We've addressed algorithmic-based books and music, we might as well triple-down with movies. It's well known by now that Netflix ($NFLX) and Amazon ($AMZN) are using their respective data sets to develop new original projects. This circumvents the otherwise costly endeavor of licensing deals for outside content which, naturally, is fragmented in such a way that is costly to Netlfix/Amazon and frictionful in certain respects for the end user. Why is some content available internationally while other content is not? Why is certain content downloadable but other isn't? All of that has to do with "rights" for licensable content. 

This is precisely why we get "Bright," the new Will Smith vehicle that "feels like it was produced by an algorithm to fit in as many genres as possible (crime, fantasy, cops, etc.)." Netflix has said that 11mm people watched the movie in the first three days of release. At an average movie price of $8.90/ticket, that's the equivalent of nearly $98mm in revenue in three days. A sequel has been green-lit. This movie was an experiment dripping with data-based motivation and it seems to have worked. What does this portend for Hollywood?

Oh, Hollywood. This week we also learned that moviegoing has fallen to its lowest rate in a generation: theater admissions fell nearly 6% in 2017.  Choice quote“'The industry should be concerned if the metric falls again in 2018,' said Geetha Ranganathan, a Bloomberg Intelligence analyst. 'Especially with a stronger film slate for this year, fewer moviegoers would be a warning sign that the industry may be in secular decline.'” Ruh Roh. 

And so should we really be surprised that there's a company out there now attempting to exploit data relating to Hollywood-produced theatrically-released movies?
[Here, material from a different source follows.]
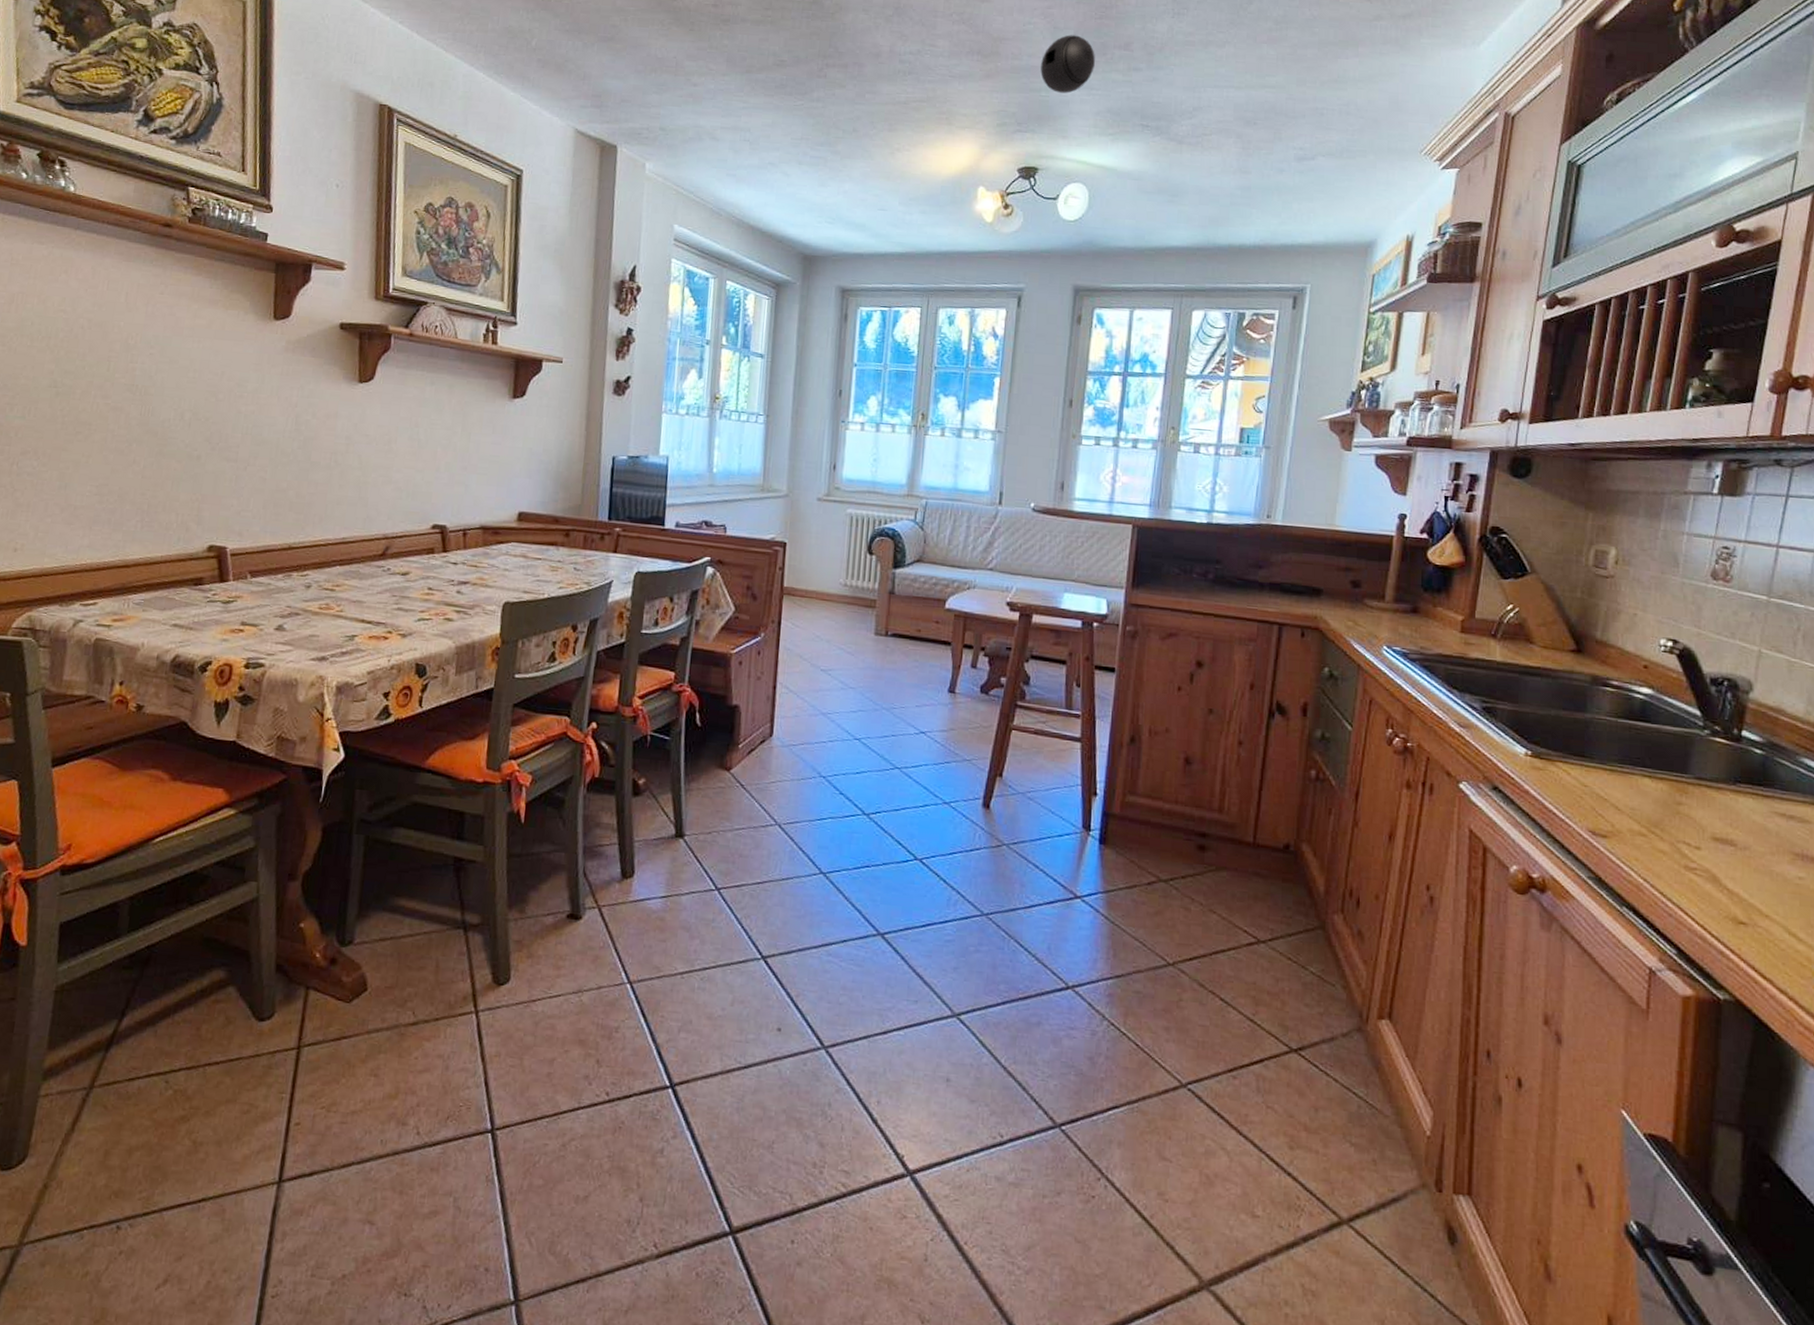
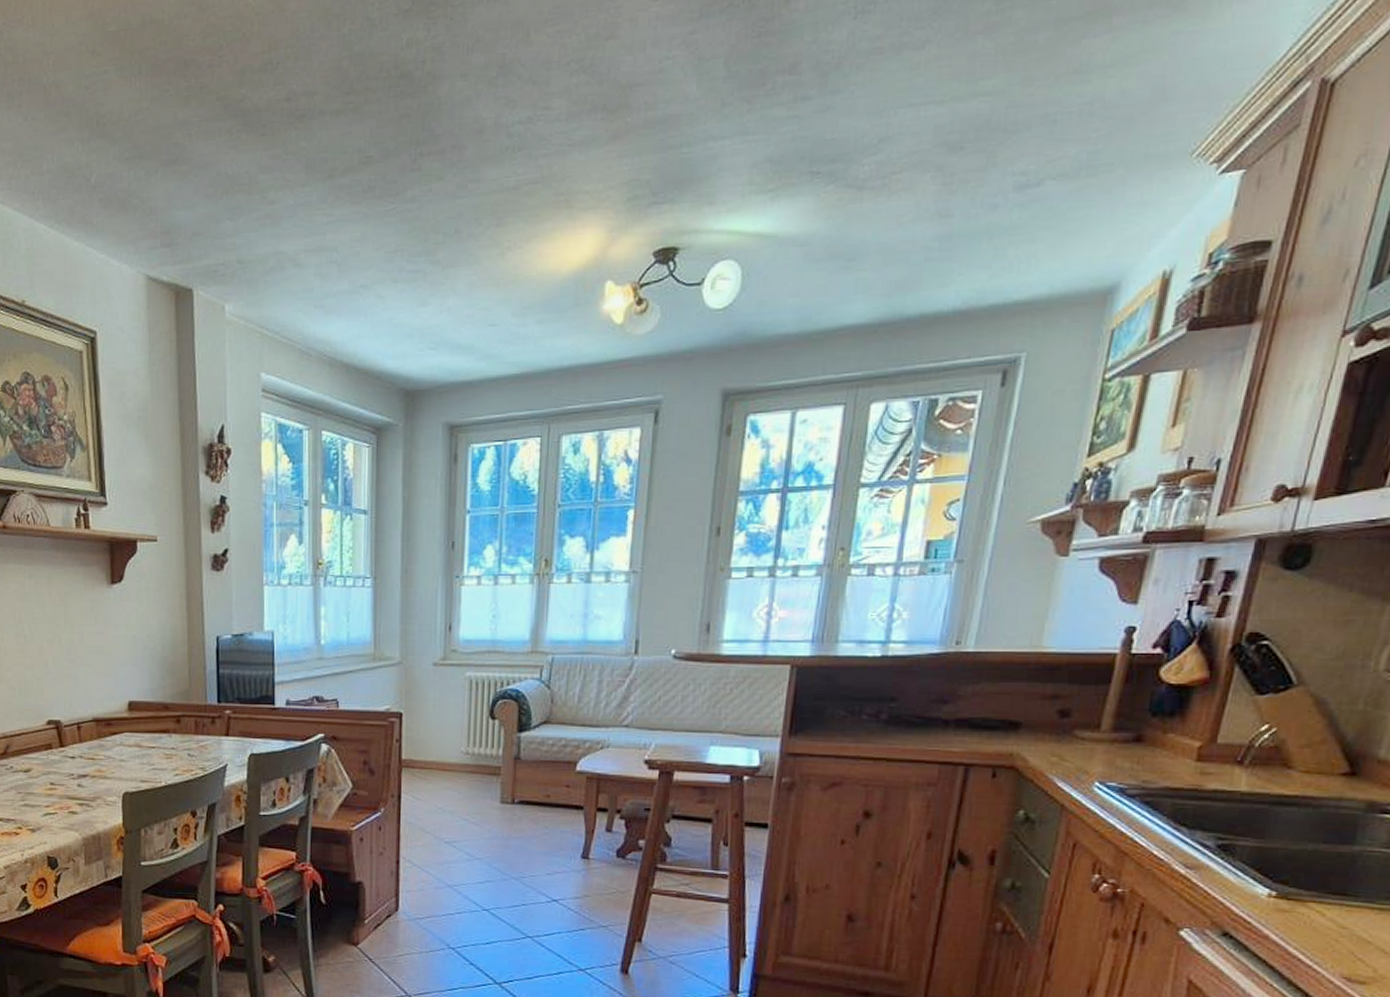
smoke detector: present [1040,35,1095,94] -> none [681,64,751,146]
Enter Moviepass, a subscription-based business that lets movie-goers go to an unlimited amount of movies per month for only $9.95/month (subject to a one movie in 24 hours restriction). The movie theaters are like, "What the hell?" but consumers are like, "Sign me up!" 1 million of them. The movie theaters are like, "That's our data!" and Moviepass is like, "We don't care, go fly a kite home-slice." 

This Tren Griffin piece does a deep dive into the Moviepass business and leaves much to unpack. The piece is long but it provides some real insights into the movie theater business and the numbers are bleak. For theaters. For Moviepass. For basically everyone other than the moviegoers who ought to enjoy the Moviepass-subsidized movie-going while it lasts. And that probably includes malls - many of which are betting their futures on moviegoers seeking the moviegoing "experience." 

All of which would explain the recent waive of consolidation. In the past month alone, Cineworld Group Plc agreed to buy #2 U.S. movie chain Regal Entertainment Group for $3.6 billion. And Walt Disney Co. ($DIS) awaits approval of its proposed $52.4b acquisition of 21st Century Fox Inc., including the company’s movie studio. Content is king right now. It helps drive more data for more content. Yes, this is becoming very circular. 

And so back to Will SmithRumor has it that the actor famously performed a data-based analysis to determine how he could best catapult himself to stardom. Then came Independence Day. And Men in Black. Those movies weren't luck: they were strategy. Which is to say that if streamers are all about data, and Hollywood is (now) all about data, and actors are all about data, consumers probably ought to get used to movies like Bright.